══ Extracted records ══
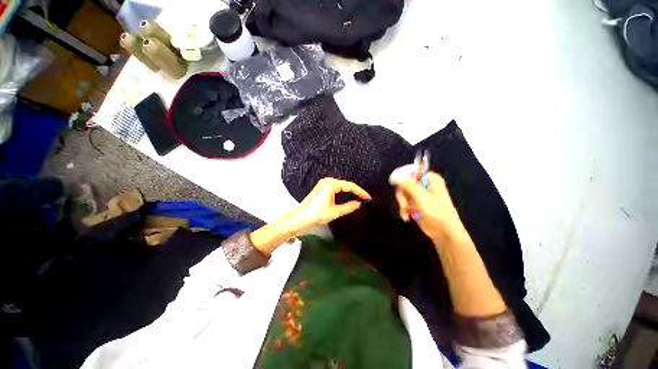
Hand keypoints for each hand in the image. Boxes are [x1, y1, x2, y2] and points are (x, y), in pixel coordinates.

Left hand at [292, 178, 371, 229]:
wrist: (301, 218)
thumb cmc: (318, 214)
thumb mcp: (335, 211)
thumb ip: (349, 207)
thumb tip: (359, 203)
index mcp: (331, 184)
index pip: (350, 186)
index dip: (360, 192)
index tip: (368, 197)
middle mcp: (327, 181)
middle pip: (345, 185)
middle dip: (355, 191)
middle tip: (364, 198)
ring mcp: (323, 184)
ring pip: (340, 186)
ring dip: (349, 191)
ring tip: (358, 197)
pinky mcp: (321, 188)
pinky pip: (335, 188)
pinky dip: (342, 192)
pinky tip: (347, 196)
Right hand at [391, 167, 463, 241]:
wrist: (444, 232)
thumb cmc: (436, 213)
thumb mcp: (422, 197)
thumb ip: (409, 185)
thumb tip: (396, 176)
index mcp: (430, 178)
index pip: (411, 171)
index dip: (401, 177)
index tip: (396, 186)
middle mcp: (424, 184)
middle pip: (404, 183)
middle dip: (402, 195)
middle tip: (404, 204)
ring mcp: (419, 194)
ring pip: (402, 193)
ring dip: (402, 203)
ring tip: (406, 212)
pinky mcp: (415, 203)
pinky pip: (404, 201)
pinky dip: (403, 208)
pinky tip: (406, 216)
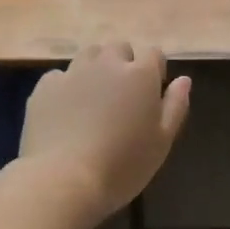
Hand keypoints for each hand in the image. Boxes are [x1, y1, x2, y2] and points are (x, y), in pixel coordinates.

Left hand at [19, 42, 192, 218]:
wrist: (64, 179)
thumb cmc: (123, 165)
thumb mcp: (162, 141)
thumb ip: (176, 105)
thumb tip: (184, 80)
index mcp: (140, 74)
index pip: (154, 53)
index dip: (154, 71)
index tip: (151, 95)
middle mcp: (107, 63)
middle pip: (119, 48)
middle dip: (123, 64)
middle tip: (121, 97)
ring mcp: (73, 72)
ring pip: (89, 56)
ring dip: (95, 69)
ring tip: (93, 99)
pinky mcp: (45, 86)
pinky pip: (60, 76)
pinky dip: (66, 87)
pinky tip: (65, 112)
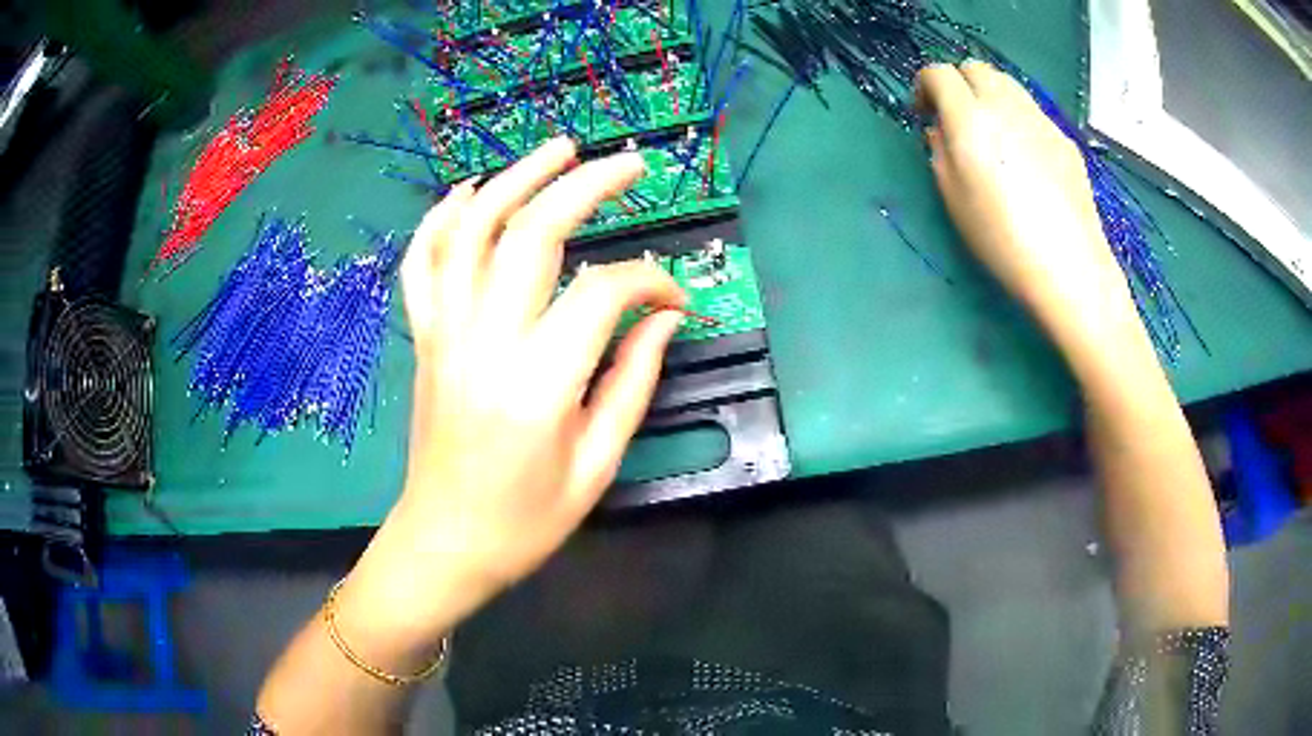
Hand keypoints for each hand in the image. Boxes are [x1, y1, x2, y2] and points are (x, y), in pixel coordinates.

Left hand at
═══
- Work instructions:
All records above need to be returned exactly. Omit the pictures.

- Answer for the task:
Hand keypoints for each hand in the image. Boxes are [x1, y1, x2, y2] and points are (x, y), in pixel coordinates.

Left hand at [292, 178, 371, 229]:
wrist: (301, 218)
thumb cmc: (318, 214)
thumb mcp: (335, 211)
thumb ip: (349, 207)
thumb tip: (359, 203)
index mcp: (331, 184)
index pip: (350, 186)
index dip: (360, 192)
index tip: (368, 197)
middle mcp: (327, 181)
middle pip: (345, 185)
middle dip: (355, 191)
middle tip: (364, 198)
ring mcp: (323, 184)
ring pip: (340, 186)
ring dip: (349, 191)
ring tip: (358, 197)
pinky mcp: (321, 188)
pinky pip: (335, 188)
pinky dip: (342, 192)
pinky tip: (347, 196)
Right hand at [391, 167, 463, 241]:
wrist: (444, 232)
thumb cmc: (436, 213)
thumb mcp: (422, 197)
thumb ip: (409, 185)
thumb tip: (396, 176)
index mcp: (430, 178)
index pip: (411, 171)
index dip: (401, 177)
index tip: (396, 186)
middle mcp: (424, 184)
middle pip: (404, 183)
middle dip: (402, 195)
middle tip: (404, 204)
ring mcp: (419, 194)
ring pip: (402, 193)
ring dip: (402, 203)
ring tip: (406, 212)
pinky mcp: (415, 203)
pinky pip: (404, 201)
pinky dip: (403, 208)
pinky tip: (406, 216)
Hand keypoints for each hand in the image. Boxes are [x1, y1, x2, y2] and points are (x, y), in pixel coordinates.

Left hand at [19, 42, 192, 218]:
wrist: (64, 179)
thumb cmc: (123, 165)
thumb mcp: (162, 141)
thumb ip: (176, 105)
thumb tip: (184, 80)
index mcp: (140, 74)
index pip: (154, 53)
index dip: (154, 71)
index tip: (151, 95)
middle mcp: (107, 63)
middle pip: (119, 48)
middle dip: (123, 64)
middle tip: (121, 97)
ring mcp: (73, 72)
ring pip: (89, 56)
ring dip: (95, 69)
ring tip: (93, 99)
pinky mcp: (45, 86)
pinky pip: (60, 76)
pinky dip: (66, 87)
pinky tip: (65, 112)
Hand keypoints for each hand in the image. Boxes are [x1, y1, x2, y2] and points are (x, y), in pixel coordinates.

Left hand at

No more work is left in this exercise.